Before starting the next write operation cycle, in response to a precharge command, the chip select signal *CS and the write enable signal *WE become low. Also, based on the address signal A11, the bank A is selected, and each bit line of the bank A is precharged. When write operation is to be performed continuously, a next X address XA1 is selected based on the address signal A10 and the address signals ADD, and a next Y address YA1 is selected based on the address signals ADD. Then, operation cycles similar to those mentioned above with respect to the X address XA0 and Y address YA0 are repeated.
FIG. 12 shows waveforms of various portions of the SDRAM device of FIG. 10, when read operation is performed. As shown in FIG. 12, when data is to be read from the bank A, based on an active command supplied to the SDRAM device, the chip select signal *CS and the row address strobe signal *RAS become logically low. Also, based on an address signal A11 among an address signals supplied to the SDRAM device, the bank A is selected. Based on an address signal A10 and based on address signals ADD (i.e., A9-A0), among the address signals supplied to the SDRAM device, X address XA0 is selected.
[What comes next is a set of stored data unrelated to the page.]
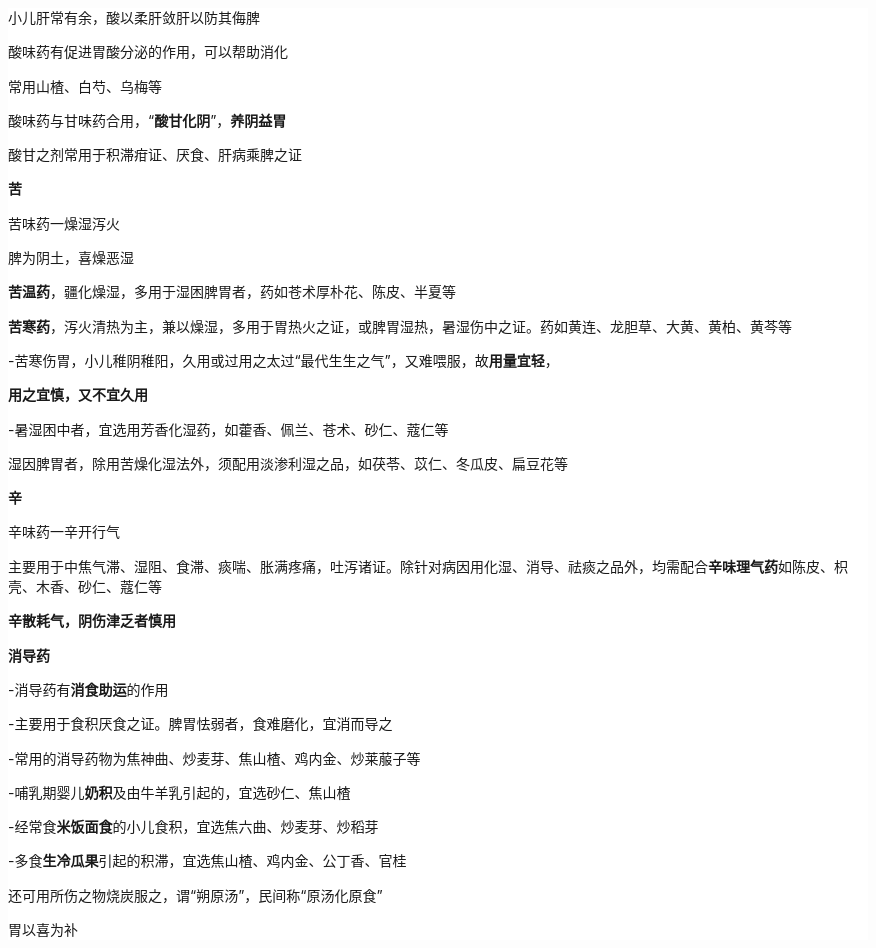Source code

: 
小儿肝常有余，酸以柔肝敛肝以防其侮脾

酸味药有促进胃酸分泌的作用，可以帮助消化

常用山楂、白芍、乌梅等

酸味药与甘味药合用，“**酸甘化阴**”，**养阴益胃**

酸甘之剂常用于积滞疳证、厌食、肝病乘脾之证

 

 

**苦**

 

苦味药一燥湿泻火

脾为阴土，喜燥恶湿

**苦温药**，疆化燥湿，多用于湿困脾胃者，药如苍术厚朴花、陈皮、半夏等

**苦寒药**，泻火清热为主，兼以燥湿，多用于胃热火之证，或脾胃湿热，暑湿伤中之证。药如黄连、龙胆草、大黄、黄柏、黄芩等

 

-苦寒伤胃，小儿稚阴稚阳，久用或过用之太过“最代生生之气”，又难喂服，故**用量宜轻**，

**用之宜慎，又不宜久用**

-暑湿困中者，宜选用芳香化湿药，如藿香、佩兰、苍术、砂仁、蔻仁等

湿因脾胃者，除用苦燥化湿法外，须配用淡渗利湿之品，如茯苓、苡仁、冬瓜皮、扁豆花等

 

**辛**

辛味药一辛开行气

主要用于中焦气滞、湿阻、食滞、痰喘、胀满疼痛，吐泻诸证。除针对病因用化湿、消导、祛痰之品外，均需配合**辛味理气药**如陈皮、枳壳、木香、砂仁、蔻仁等

**辛散耗气，阴伤津乏者慎用**

 

 

**消导药**

-消导药有**消食助运**的作用

-主要用于食积厌食之证。脾胃怯弱者，食难磨化，宜消而导之

-常用的消导药物为焦神曲、炒麦芽、焦山楂、鸡内金、炒莱菔子等

-哺乳期婴儿**奶积**及由牛羊乳引起的，宜选砂仁、焦山楂

-经常食**米饭面食**的小儿食积，宜选焦六曲、炒麦芽、炒稻芽

-多食**生冷瓜果**引起的积滞，宜选焦山楂、鸡内金、公丁香、官桂

还可用所伤之物烧炭服之，谓“朔原汤”，民间称“原汤化原食”

 

胃以喜为补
Then, in response to a read command, the chip select signal *CS and the column address strobe signal *CAS become low. Also, based on the address signal A11, the bank A is selected, and, based on the address signals ADD (i.e., A9-A0), Y address YA0 is selected. Further, when a word line WL is activated, data DQ, that is, data D00, D01, D02 and D03, is read out serially as a burst after a delay time of 3 clocks from the bank A according to the Y address YA0 in order of D00, D01, D02 and D03. The delay time of 3 clocks is determined depending on the information on latency supplied from the mode register 103 and corresponds to latency 3.
Before starting the next read operation cycle, in response to a precharge command, the chip select signal *CS and the write enable signal *WE become low. Also, based on the address signal A11, the bank A is selected, and each data line of the bank A is precharged. When read operation is to be performed continuously, a next X address XA1 is selected based on the address signal A10 and the address signals ADD, and a next Y address YA1 is selected based on the address signals ADD. Then, operation cycles similar to those mentioned above with respect to the X address XA0 and Y address YA0 are repeated.
As mentioned above, even in a SDRAM device having a bank structure, it was impossible to continuously perform write or read operation to or from addresses within the same bank, when write or read cycles continue. Similarly, in a DRAM device which does not have a bank structure, it was impossible to continuously perform write or read operation when write or read cycles continue.
If it is possible, in a DRAM device or in the same bank of a SDRAM device, to continuously perform write or read operation when write or read cycles continue, ability of a memory device can be enhanced and operation speed thereof can be greatly improved. However, such continuous write or read operation was impossible in a conventional DRAM device.